Collected data
# # #

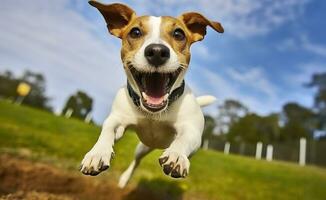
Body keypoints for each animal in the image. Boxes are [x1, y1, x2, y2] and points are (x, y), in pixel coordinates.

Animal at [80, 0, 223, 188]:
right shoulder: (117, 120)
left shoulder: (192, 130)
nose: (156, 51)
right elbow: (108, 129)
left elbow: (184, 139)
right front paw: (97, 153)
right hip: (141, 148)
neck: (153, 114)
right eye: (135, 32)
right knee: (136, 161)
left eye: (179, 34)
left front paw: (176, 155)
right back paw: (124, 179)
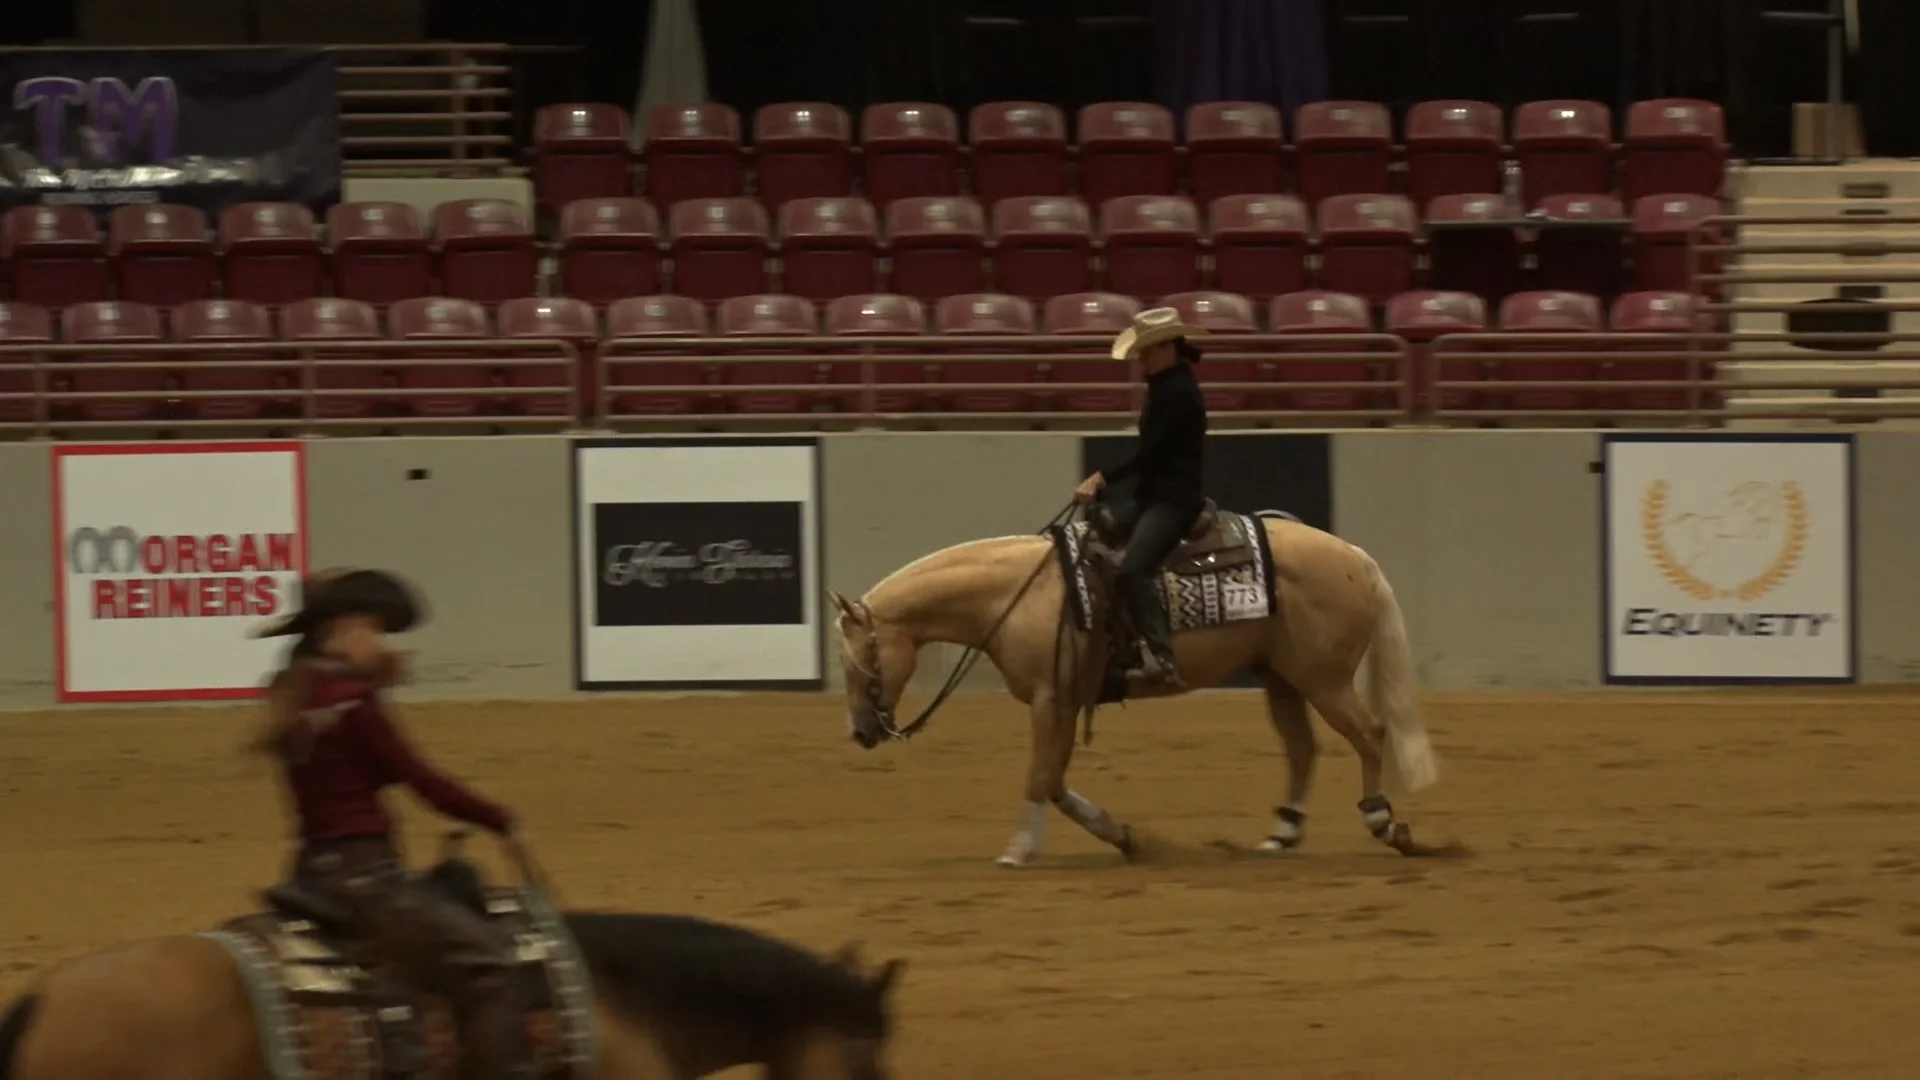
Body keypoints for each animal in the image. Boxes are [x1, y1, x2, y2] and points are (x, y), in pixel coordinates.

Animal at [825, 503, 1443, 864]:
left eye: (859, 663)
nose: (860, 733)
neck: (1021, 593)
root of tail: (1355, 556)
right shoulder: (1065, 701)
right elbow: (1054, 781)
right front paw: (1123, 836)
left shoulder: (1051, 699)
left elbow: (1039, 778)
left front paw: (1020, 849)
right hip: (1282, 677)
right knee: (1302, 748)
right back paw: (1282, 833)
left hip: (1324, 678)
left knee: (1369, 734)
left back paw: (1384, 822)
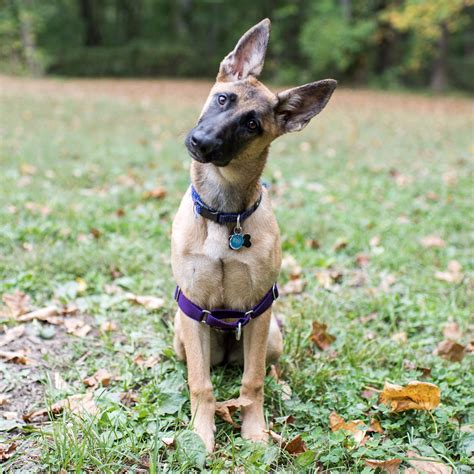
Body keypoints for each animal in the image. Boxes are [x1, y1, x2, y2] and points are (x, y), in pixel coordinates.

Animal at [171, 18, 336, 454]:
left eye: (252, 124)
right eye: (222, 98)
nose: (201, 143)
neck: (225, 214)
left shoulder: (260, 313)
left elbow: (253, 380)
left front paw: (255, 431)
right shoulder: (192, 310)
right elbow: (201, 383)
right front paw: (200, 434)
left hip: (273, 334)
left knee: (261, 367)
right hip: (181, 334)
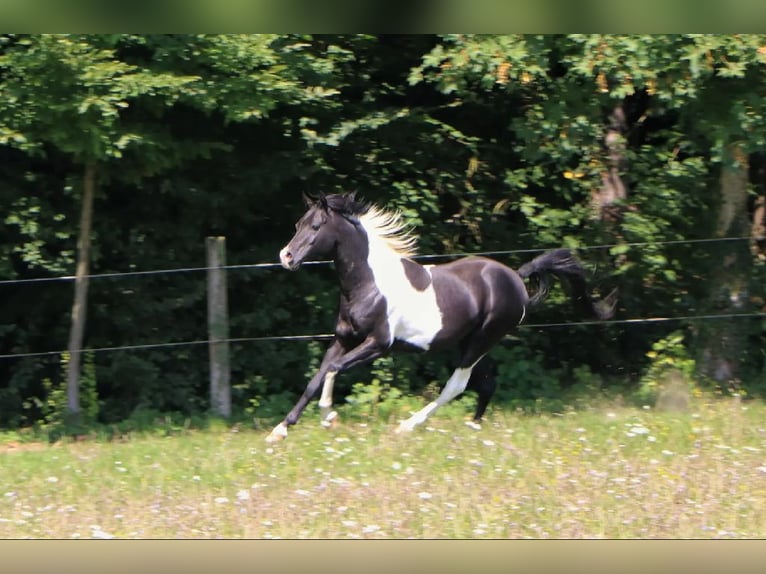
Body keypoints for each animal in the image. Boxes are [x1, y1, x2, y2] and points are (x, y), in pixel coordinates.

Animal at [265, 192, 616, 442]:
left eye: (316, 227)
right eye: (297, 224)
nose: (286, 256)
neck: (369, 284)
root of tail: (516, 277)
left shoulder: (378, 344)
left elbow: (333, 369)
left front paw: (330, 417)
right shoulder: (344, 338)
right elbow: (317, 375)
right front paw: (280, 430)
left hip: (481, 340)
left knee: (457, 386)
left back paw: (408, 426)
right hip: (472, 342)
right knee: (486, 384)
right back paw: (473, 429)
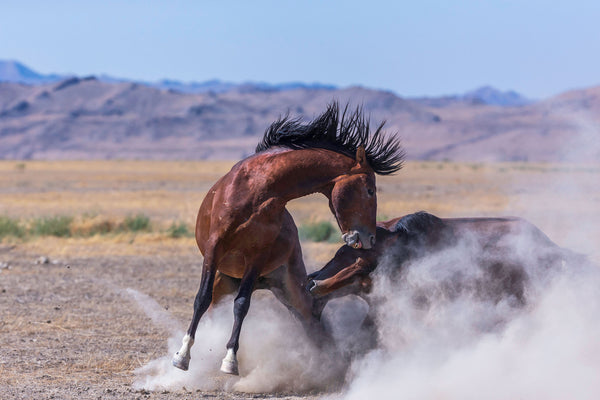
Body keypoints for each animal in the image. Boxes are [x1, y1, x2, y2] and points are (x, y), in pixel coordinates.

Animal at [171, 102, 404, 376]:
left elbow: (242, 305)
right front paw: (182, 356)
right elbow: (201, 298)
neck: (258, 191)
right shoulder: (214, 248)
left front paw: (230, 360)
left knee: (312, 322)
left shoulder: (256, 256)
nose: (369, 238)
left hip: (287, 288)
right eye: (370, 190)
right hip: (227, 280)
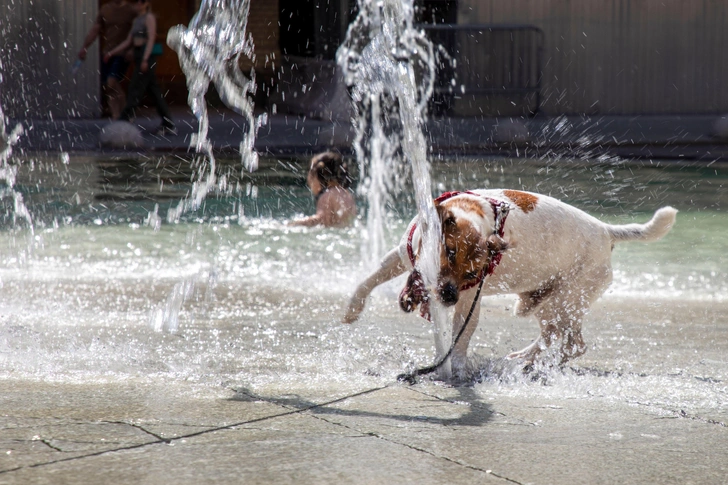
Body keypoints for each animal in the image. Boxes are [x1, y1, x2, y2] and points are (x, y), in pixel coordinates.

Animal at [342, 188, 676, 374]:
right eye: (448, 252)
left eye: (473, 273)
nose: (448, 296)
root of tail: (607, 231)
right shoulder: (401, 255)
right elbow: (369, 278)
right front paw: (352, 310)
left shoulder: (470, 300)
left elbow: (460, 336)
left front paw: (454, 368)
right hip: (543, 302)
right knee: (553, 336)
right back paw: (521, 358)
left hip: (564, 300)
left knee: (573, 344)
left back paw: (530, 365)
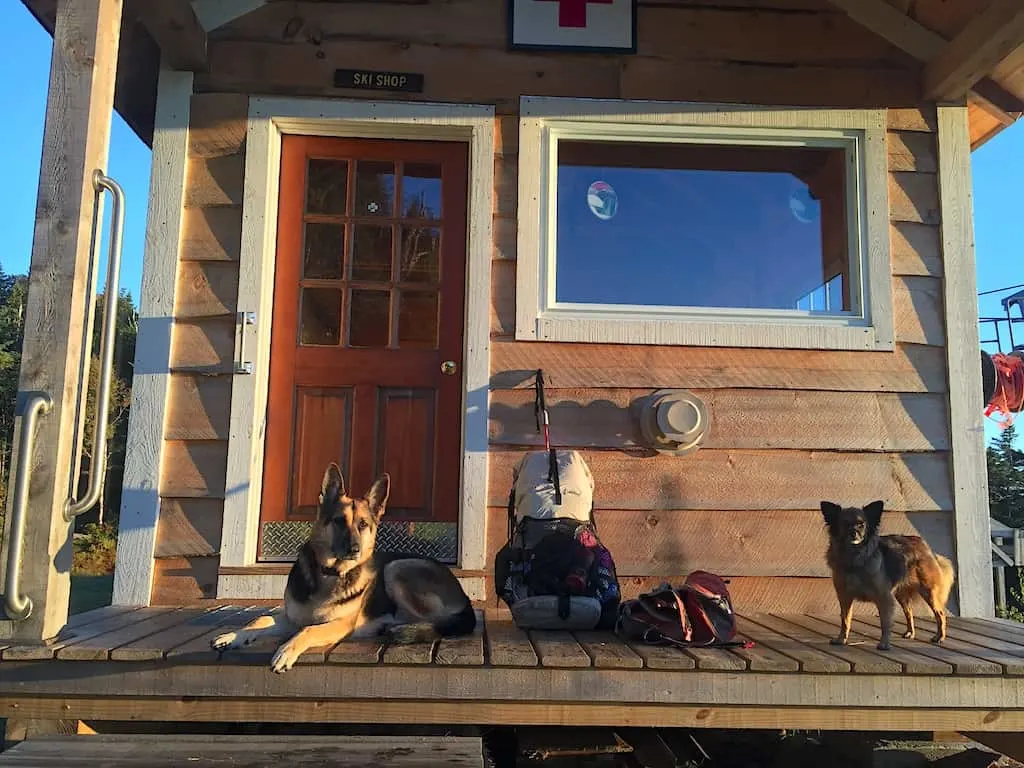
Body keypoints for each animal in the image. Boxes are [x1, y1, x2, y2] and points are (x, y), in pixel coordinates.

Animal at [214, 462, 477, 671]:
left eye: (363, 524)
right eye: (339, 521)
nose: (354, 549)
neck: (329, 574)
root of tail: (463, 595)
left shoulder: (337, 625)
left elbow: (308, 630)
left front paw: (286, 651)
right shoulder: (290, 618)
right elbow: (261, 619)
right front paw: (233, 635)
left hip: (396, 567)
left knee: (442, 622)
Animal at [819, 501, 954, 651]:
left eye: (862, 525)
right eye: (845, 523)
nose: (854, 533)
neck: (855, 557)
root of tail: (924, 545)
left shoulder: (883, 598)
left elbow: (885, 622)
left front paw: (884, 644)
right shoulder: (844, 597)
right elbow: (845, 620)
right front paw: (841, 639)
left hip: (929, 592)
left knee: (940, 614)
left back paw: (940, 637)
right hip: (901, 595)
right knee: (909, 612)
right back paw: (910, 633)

# # #

About this exercise
In the transcription, every picture is to be excluded and the records above given again exactly.

Completed exercise
Body keypoints for each animal in the image. Boxes are [x1, y1, x2, y2] and points are (x, y), in pixel coordinates.

Animal at [80, 0, 223, 188]:
right shoulder: (117, 120)
left shoulder: (192, 130)
nose: (156, 51)
right elbow: (108, 129)
left elbow: (184, 139)
right front paw: (97, 153)
right hip: (141, 148)
neck: (153, 114)
right eye: (135, 32)
right knee: (136, 161)
left eye: (179, 34)
left front paw: (176, 155)
right back paw: (124, 179)
Body keypoints for each animal in the image. Boxes are [x1, y1, x2, y2] and points are (x, y), in pixel coordinates.

Animal at [825, 503, 1443, 864]:
left eye: (859, 663)
nose: (860, 733)
neck: (1021, 593)
root of tail: (1355, 556)
right shoulder: (1065, 701)
right elbow: (1054, 781)
right front paw: (1123, 836)
left shoulder: (1051, 699)
left elbow: (1039, 778)
left front paw: (1020, 849)
right hip: (1282, 677)
right knee: (1302, 748)
right back paw: (1282, 833)
left hip: (1324, 678)
left knee: (1369, 734)
left back paw: (1384, 822)
Body keypoints for each animal in the image. Boxes are [x1, y1, x2, y2] and points are (x, y), in pixel coordinates.

Animal at [171, 18, 336, 454]:
left eye: (252, 124)
right eye: (222, 98)
nose: (201, 143)
neck: (225, 214)
left shoulder: (260, 313)
left elbow: (253, 380)
left front paw: (255, 431)
right shoulder: (192, 310)
right elbow: (201, 383)
right front paw: (200, 434)
left hip: (273, 334)
left knee: (261, 367)
right hip: (181, 334)
Body keypoints for each animal in the image. Boxes are [x1, y1, x2, y2] and points are (x, y), in pixel coordinates.

Animal at [265, 192, 616, 442]:
left eye: (316, 227)
right eye: (297, 224)
nose: (286, 256)
neck: (369, 284)
root of tail: (516, 277)
left shoulder: (378, 344)
left elbow: (333, 369)
left front paw: (330, 417)
right shoulder: (344, 338)
right elbow: (317, 375)
right front paw: (280, 430)
left hip: (481, 340)
left knee: (457, 386)
left back paw: (408, 426)
right hip: (472, 342)
right knee: (486, 384)
right back paw: (473, 429)
Body keypoints for each animal in the image. Boxes are [x1, y1, x2, y2] and points are (x, y), in pixel coordinates.

Animal at [171, 102, 404, 376]:
left elbow: (242, 305)
right front paw: (182, 356)
right elbow: (201, 298)
neck: (258, 191)
right shoulder: (214, 248)
left front paw: (230, 360)
left knee: (312, 322)
left shoulder: (256, 256)
nose: (369, 238)
left hip: (287, 288)
right eye: (370, 190)
right hip: (227, 280)
Body keypoints for each animal in the image. Boxes are [x1, y1, x2, y2] and points are (x, y), in pixel coordinates.

Animal at [342, 188, 676, 374]:
right eye: (448, 252)
left eye: (473, 273)
nose: (448, 296)
root of tail: (607, 231)
right shoulder: (401, 255)
right elbow: (369, 278)
right front paw: (352, 310)
left shoulder: (470, 300)
left elbow: (460, 336)
left front paw: (454, 368)
right hip: (543, 302)
right knee: (553, 336)
right back paw: (521, 358)
left hip: (564, 300)
left knee: (573, 344)
left back paw: (530, 365)
Body keypoints for each animal in the image. Boxes are [x1, y1, x2, y2] and points are (x, y), in pixel coordinates.

Animal at [214, 462, 477, 671]:
left eye: (363, 524)
right eye: (339, 521)
nose: (354, 549)
neck: (329, 574)
root of tail: (463, 595)
left shoulder: (337, 625)
left elbow: (308, 630)
left front paw: (286, 651)
right shoulder: (290, 618)
right elbow: (261, 619)
right front paw: (233, 635)
left hip: (396, 567)
left knee: (442, 622)
Animal at [819, 501, 954, 651]:
left eye: (862, 525)
right eye: (845, 523)
nose: (854, 533)
neck: (855, 557)
root of tail: (924, 545)
left shoulder: (883, 598)
left elbow: (885, 622)
left front paw: (884, 644)
right shoulder: (844, 597)
right elbow: (845, 620)
right front paw: (841, 639)
left hip: (929, 592)
left knee: (940, 614)
left back paw: (940, 637)
right hip: (901, 595)
right knee: (909, 612)
right back paw: (910, 633)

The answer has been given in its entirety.